Segment Start: Document passage

The Detroit Emeralds are an American R&B/soul vocal group, best known in the early 1970s. They enjoyed a run of successful records in the decade including their 1973 transatlantic hit single, "Feel the Need in Me".

Career
"The Emeralds" were formed as a vocal harmony group in Little Rock, Arkansas, and originally composed of four brothers, Ivory (September 14, 1941 – September 13, 2014), Abrim (January 12, 1945 – July 6, 1982), Cleophus and Raymond Tilmon. After Cleophus and Raymond left, the remaining Tilmon brothers were joined by childhood friend, James Mitchell. Moving to Detroit, Michigan, and expanding their name to the Detroit Emeralds, the trio had their first R&B chart success on Ric-Tic Records, with "Show Time" in 1968.

In 1970, they joined another Detroit-based label, Westbound Records. When touring in Memphis, Tennessee, they recorded some demo tracks at the Hi recording studios, run by top producer Willie Mitchell, to which they added vocals and strings back in Detroit. This approach worked and brought them another hit, "If I Lose Your Love", which was followed by a run of successes including "Do Me Right", "You Want It, You Got It", and "Baby Let Me Take You (In My Arms)" which all made the US R&B top 10, while the latter also reached number 24 on the US Billboard Hot 100 pop chart in 1972.

Segment End: Document passage
Segment Start: Exercise data

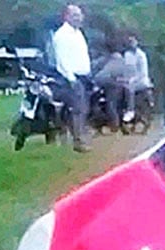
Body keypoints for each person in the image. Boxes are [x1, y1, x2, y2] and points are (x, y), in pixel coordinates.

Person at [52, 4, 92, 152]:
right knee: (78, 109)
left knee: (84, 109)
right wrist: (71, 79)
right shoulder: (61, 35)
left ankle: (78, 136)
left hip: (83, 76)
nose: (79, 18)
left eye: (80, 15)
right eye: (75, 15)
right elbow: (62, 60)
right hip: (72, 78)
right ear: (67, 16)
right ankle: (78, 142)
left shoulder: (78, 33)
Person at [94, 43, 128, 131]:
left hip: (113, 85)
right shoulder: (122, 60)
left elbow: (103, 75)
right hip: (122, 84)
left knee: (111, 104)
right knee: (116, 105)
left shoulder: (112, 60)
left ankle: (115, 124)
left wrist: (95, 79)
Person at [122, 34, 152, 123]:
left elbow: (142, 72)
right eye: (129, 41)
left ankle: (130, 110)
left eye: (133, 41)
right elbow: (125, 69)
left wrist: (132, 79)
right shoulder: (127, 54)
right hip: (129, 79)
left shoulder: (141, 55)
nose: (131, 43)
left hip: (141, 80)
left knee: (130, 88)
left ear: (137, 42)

Segment End: Exercise data
Segment Start: Exercise data

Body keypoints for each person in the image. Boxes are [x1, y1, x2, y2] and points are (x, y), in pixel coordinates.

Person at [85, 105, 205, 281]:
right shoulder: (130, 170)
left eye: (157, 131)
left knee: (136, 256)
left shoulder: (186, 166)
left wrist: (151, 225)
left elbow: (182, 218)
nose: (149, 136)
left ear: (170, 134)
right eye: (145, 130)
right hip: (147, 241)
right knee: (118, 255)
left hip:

Segment End: Exercise data
Segment Start: Exercise data

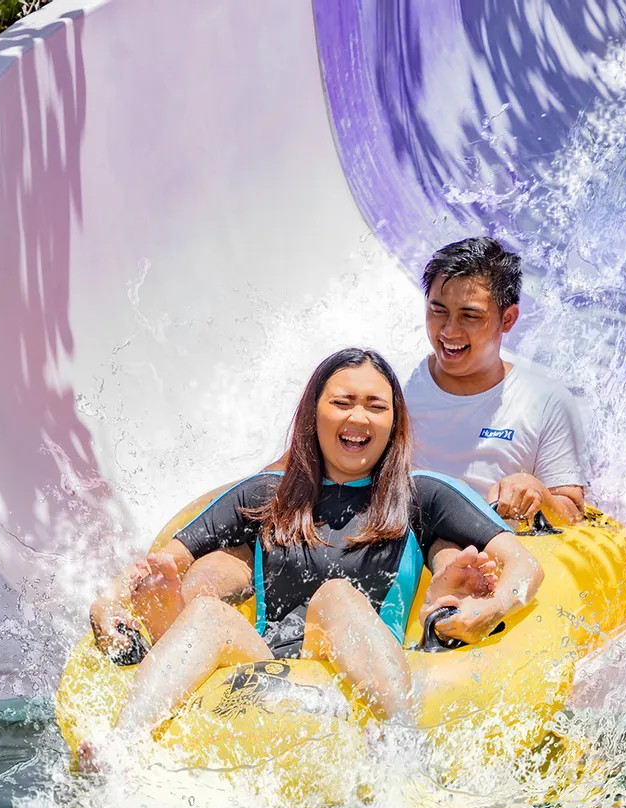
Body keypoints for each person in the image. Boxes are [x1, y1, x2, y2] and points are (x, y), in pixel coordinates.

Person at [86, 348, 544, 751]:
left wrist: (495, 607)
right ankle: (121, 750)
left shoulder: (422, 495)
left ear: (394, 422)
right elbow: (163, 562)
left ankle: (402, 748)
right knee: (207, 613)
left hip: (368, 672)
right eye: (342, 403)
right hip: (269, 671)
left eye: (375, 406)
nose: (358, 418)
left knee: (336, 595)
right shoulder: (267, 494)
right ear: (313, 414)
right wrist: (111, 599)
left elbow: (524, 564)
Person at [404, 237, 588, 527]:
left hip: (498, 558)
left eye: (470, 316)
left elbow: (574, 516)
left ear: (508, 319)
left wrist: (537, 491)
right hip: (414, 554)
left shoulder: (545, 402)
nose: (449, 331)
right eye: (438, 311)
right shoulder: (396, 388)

Segment End: Exercise data

Tasks to perform
1. In the Detroit Emeralds passage, what approach led to the hit "If I Lose Your Love"? Answer in one to three sentences.
2. Condense the paragraph of the Detroit Emeralds passage beginning "In 1970, they joined" into a short bulleted list that keeps its main facts.
3. Extend the Detroit Emeralds passage from where it stops.

Answers given
1. While touring in Memphis, the group recorded demo tracks at the Hi recording studios run by producer Willie Mitchell, then added vocals and strings back in Detroit. The passage says this approach worked and brought them the hit "If I Lose Your Love".

2.
- In 1970 the group joined Westbound Records, a Detroit label.
- On tour in Memphis, they recorded demos at Willie Mitchell's Hi studios and added vocals and strings in Detroit.
- This produced the hit "If I Lose Your Love."
- "Do Me Right," "You Want It, You Got It," and "Baby Let Me Take You (In My Arms)" all reached the US R&B top 10.
- "Baby Let Me Take You (In My Arms)" also hit number 24 on the Billboard Hot 100 in 1972.

3.
The song for which they are now best remembered, "Feel the Need in Me", reached number 22 US R&B in 1973, and a new longer version four years later also charted. The original track made the top five in the UK Singles Chart in 1973, and the later production also made the UK chart in 1977 (number 12). "You Want It You Got It" was re-released in the UK as a follow-up to the initial "Feel the Need in Me", also reaching the UK top 20 in 1973. Abrim Tilmon wrote all of their hits, while also arranging and producing the tracks. The horns and strings were arranged by the Grammy award-winning arranger, Johnny Allen. The horns and strings were recorded in Detroit with Carl Austin as concertmaster and Johnny Trudell leading the horns.

By 1974, the group was falling apart and, at one point, there were two outfits using the name. Abe Tilmon formed one new group using the Detroit Emeralds' name, whilst James Mitchell, along with Marvin Willis, wrote for another group, the Floaters – Paul Mitchell of the Floaters being James's brother. James Mitchell, Ivory Tilmon and Marvin Willis continued touring as the Detroit Emeralds and stayed active on the oldies and cabaret circuit for some years.

Abrim Tilmon died on July 6, 1982, at the age of 37, in his Southfield, Michigan, home of a heart attack. It was said a reunion of the group was being planned at the time. He was survived by his wife Janyce, son Steve, and daughter Cathy.

In 2019, the Detroit Emeralds was reformed by the group's founding member James Mitchell Jr. along with new members LaVel Jackson, Eddie Cameron and Dewayne Loc Lomax. They released a new single titled "Call Me, I'm Ready" in May 2019. In August 2021, they released the single "Victory". In November 2021, they released another single titled "Face 2 Face". In October 2022, they released another single titled "In My Life".

Discography

Studio albums

Compilation albums
Abe, James and Ivory (1973, Westbound)
Greatest Hits (1998, Westbound)

Singles

See also
List of soul musicians
List of disco artists (S–Z)
List of Soul Train episodes
Music of Michigan

References

External links
 
 
 The DETROIT EMERALDS singing "SHOWTIME" their first chart hit (1968)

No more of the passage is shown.